Data items:
******
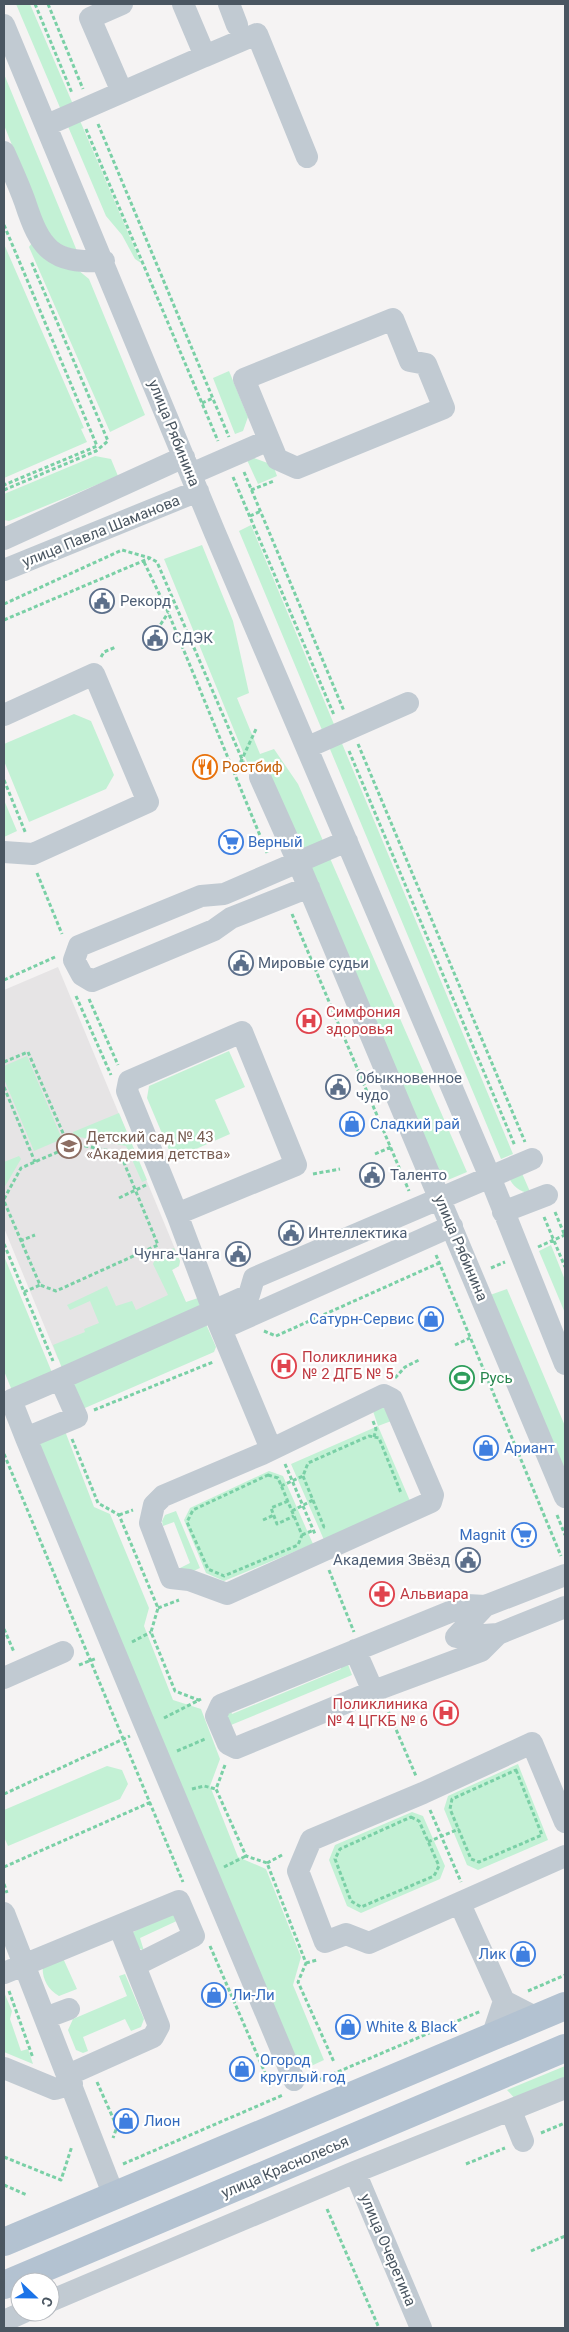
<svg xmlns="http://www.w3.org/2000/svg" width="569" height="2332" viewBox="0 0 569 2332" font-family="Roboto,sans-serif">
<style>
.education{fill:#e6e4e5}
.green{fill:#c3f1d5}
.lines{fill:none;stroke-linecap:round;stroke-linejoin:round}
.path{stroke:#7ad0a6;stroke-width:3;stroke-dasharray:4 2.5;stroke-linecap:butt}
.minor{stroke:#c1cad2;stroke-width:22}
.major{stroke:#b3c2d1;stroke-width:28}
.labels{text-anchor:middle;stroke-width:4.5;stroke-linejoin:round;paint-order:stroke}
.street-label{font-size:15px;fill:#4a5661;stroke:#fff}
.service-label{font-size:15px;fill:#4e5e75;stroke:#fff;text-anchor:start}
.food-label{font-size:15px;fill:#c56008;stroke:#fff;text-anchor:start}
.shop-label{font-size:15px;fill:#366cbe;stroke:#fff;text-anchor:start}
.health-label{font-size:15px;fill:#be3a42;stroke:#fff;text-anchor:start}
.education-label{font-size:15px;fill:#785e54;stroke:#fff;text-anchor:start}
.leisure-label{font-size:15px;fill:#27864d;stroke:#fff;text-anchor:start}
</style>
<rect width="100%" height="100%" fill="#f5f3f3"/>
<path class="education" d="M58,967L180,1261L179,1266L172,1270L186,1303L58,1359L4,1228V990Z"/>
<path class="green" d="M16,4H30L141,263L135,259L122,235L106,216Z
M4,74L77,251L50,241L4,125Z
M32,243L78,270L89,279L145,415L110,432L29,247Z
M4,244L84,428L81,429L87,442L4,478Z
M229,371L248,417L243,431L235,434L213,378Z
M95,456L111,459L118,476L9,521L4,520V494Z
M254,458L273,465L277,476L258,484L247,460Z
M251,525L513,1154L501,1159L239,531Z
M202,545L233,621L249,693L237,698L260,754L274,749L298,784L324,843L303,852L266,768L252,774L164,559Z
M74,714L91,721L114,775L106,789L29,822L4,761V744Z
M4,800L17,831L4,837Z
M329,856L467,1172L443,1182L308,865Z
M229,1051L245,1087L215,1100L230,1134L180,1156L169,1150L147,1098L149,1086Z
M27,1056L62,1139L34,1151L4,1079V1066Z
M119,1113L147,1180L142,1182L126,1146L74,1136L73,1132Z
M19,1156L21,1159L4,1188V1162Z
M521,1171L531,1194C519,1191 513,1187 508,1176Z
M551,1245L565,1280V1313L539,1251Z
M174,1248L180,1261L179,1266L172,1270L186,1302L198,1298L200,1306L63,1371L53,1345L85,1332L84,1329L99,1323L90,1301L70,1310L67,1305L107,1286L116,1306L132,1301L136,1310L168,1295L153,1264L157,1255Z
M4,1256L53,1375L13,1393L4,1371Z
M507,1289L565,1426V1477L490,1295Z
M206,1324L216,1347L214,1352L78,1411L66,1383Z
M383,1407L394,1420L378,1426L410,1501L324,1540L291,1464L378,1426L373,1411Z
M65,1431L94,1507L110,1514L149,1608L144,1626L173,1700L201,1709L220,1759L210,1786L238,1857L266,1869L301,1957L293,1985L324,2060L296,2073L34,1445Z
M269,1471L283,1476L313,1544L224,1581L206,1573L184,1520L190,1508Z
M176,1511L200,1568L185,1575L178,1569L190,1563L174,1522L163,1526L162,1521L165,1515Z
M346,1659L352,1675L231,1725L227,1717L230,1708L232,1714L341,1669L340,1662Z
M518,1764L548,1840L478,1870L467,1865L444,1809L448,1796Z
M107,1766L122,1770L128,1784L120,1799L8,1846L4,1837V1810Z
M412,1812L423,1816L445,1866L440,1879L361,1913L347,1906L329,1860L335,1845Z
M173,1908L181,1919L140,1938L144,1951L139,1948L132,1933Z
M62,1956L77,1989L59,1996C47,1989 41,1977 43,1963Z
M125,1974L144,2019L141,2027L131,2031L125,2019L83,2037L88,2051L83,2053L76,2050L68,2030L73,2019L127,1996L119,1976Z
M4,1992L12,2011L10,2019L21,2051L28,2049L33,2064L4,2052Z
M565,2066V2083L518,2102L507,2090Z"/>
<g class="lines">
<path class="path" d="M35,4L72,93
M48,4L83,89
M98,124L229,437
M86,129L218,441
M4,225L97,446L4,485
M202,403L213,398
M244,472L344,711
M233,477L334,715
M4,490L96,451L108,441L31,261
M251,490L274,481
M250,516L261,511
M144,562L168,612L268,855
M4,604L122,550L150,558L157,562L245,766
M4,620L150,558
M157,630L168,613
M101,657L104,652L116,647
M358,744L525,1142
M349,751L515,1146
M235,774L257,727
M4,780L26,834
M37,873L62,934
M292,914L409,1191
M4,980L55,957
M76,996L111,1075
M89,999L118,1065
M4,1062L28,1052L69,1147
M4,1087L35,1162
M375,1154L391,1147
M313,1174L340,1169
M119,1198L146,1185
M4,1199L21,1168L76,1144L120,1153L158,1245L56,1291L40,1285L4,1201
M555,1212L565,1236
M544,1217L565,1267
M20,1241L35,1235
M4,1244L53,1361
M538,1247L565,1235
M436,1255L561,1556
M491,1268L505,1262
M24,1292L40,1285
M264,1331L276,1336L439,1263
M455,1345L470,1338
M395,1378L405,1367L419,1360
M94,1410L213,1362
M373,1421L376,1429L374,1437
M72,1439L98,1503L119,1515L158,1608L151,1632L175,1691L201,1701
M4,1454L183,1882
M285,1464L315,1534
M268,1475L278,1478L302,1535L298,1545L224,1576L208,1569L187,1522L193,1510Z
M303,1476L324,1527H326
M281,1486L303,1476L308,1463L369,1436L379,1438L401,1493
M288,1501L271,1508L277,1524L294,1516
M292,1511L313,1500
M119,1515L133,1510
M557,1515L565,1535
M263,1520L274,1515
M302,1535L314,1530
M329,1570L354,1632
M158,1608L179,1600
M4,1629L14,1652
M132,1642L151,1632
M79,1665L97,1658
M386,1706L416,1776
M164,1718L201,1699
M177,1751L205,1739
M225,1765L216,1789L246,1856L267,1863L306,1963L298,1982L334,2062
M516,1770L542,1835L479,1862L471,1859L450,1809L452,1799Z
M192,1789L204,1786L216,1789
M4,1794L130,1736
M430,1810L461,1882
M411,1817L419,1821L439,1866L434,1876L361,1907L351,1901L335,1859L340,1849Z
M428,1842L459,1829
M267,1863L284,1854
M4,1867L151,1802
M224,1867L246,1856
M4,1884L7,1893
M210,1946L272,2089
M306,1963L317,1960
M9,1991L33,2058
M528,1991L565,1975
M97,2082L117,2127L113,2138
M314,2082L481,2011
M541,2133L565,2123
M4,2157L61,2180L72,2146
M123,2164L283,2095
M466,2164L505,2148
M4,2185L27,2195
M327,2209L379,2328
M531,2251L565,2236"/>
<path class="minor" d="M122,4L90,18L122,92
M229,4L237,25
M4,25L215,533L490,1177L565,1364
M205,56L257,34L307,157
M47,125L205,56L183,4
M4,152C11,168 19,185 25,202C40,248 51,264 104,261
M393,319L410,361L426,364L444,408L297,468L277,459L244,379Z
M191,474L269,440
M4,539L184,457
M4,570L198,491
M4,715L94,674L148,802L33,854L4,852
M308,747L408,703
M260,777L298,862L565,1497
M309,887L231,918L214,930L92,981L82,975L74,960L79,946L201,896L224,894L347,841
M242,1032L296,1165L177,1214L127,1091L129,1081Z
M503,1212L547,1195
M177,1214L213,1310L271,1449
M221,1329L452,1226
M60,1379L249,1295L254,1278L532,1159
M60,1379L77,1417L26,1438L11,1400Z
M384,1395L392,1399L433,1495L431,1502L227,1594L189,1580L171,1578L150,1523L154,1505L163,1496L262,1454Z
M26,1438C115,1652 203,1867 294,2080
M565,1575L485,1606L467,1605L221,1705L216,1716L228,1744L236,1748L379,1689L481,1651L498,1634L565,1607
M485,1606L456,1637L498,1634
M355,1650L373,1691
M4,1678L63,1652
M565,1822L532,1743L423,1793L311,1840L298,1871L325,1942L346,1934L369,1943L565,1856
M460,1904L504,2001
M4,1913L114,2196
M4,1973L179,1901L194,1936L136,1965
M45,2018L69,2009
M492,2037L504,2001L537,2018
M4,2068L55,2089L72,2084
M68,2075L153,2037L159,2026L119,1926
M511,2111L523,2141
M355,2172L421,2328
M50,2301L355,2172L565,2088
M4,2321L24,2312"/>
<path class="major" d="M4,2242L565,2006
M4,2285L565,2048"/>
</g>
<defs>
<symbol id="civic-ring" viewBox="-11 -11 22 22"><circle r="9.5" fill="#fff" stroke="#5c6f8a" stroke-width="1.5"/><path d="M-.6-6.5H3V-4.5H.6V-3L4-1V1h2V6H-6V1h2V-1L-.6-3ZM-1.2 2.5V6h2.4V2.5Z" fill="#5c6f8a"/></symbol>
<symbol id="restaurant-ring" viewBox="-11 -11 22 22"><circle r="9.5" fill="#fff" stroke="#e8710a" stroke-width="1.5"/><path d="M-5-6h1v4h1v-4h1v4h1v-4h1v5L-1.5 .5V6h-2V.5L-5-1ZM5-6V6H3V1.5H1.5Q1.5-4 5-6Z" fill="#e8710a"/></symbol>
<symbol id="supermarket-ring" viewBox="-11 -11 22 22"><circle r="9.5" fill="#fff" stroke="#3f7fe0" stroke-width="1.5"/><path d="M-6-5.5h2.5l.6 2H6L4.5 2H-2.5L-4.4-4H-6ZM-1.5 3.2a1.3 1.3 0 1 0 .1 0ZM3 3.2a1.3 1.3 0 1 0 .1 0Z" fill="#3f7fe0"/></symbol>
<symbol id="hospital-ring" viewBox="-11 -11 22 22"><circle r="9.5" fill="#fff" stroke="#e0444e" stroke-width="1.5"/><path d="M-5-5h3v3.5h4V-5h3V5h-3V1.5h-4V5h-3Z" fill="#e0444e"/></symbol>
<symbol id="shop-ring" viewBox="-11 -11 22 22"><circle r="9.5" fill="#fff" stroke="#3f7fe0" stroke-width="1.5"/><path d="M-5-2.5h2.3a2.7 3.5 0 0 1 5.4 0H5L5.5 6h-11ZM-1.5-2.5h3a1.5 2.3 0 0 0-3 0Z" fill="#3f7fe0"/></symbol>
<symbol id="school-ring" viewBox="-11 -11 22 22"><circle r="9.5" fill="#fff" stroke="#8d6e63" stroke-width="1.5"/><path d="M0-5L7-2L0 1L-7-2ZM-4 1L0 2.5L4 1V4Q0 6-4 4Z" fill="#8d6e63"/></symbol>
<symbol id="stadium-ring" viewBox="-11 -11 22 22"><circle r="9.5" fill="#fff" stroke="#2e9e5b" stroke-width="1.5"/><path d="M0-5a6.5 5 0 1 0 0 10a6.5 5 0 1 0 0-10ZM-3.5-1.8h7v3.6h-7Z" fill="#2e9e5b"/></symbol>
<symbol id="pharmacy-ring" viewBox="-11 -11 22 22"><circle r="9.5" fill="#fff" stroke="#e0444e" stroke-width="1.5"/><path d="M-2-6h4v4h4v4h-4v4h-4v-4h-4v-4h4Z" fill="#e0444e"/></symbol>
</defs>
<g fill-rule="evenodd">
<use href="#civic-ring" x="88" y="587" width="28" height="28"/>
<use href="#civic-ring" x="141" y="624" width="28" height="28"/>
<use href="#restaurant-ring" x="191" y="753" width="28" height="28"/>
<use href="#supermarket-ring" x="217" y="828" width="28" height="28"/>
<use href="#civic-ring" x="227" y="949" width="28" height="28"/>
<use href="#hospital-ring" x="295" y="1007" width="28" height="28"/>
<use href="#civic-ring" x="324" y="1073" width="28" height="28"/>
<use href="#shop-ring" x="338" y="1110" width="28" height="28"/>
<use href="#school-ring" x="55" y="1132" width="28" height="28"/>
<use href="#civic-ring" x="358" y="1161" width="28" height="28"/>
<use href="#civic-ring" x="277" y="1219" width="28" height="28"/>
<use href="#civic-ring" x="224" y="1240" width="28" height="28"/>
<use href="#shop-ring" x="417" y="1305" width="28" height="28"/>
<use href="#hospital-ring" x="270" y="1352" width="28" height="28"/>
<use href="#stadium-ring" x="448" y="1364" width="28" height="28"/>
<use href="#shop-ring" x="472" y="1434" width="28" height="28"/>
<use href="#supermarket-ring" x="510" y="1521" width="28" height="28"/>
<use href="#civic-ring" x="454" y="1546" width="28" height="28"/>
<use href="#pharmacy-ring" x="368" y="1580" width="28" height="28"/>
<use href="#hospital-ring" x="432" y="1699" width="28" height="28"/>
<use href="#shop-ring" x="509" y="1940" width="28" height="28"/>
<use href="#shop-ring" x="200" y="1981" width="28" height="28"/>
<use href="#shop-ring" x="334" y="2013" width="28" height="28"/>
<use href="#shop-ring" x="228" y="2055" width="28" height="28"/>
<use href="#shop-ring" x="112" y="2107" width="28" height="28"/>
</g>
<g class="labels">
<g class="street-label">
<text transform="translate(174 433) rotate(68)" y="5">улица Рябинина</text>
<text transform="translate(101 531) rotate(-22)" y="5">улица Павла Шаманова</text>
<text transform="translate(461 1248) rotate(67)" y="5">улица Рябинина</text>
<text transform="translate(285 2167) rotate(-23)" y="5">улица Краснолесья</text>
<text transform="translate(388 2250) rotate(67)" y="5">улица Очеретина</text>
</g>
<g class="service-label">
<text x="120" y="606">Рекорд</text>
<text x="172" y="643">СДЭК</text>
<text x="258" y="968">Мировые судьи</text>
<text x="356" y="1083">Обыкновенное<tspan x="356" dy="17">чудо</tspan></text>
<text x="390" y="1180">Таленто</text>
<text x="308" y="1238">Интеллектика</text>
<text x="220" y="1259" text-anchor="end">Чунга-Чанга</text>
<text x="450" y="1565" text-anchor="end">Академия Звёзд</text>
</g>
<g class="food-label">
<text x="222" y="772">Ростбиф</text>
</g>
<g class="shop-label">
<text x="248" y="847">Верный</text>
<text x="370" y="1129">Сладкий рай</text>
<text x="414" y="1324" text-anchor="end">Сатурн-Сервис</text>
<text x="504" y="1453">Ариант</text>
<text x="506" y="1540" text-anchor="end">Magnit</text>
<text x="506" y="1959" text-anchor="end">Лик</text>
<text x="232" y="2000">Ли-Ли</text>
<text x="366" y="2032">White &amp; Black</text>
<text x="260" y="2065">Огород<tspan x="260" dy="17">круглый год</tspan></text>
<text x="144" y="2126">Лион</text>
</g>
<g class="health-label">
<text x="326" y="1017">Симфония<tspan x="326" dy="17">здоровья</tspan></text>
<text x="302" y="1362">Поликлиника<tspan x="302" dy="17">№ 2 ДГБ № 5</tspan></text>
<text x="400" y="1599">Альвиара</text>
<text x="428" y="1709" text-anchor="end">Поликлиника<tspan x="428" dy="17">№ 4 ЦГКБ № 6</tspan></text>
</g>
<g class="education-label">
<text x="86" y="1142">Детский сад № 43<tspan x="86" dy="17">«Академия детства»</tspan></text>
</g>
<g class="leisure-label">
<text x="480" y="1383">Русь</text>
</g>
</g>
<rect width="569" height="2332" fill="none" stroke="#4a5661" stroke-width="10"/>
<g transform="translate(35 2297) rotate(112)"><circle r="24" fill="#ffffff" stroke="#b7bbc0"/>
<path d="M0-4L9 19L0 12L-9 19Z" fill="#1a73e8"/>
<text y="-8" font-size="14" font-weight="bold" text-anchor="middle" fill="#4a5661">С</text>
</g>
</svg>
******
Exercise requirements:
When a line in the records above contains the word "lines", copy it.

Final answer:
.lines{fill:none;stroke-linecap:round;stroke-linejoin:round}
<g class="lines">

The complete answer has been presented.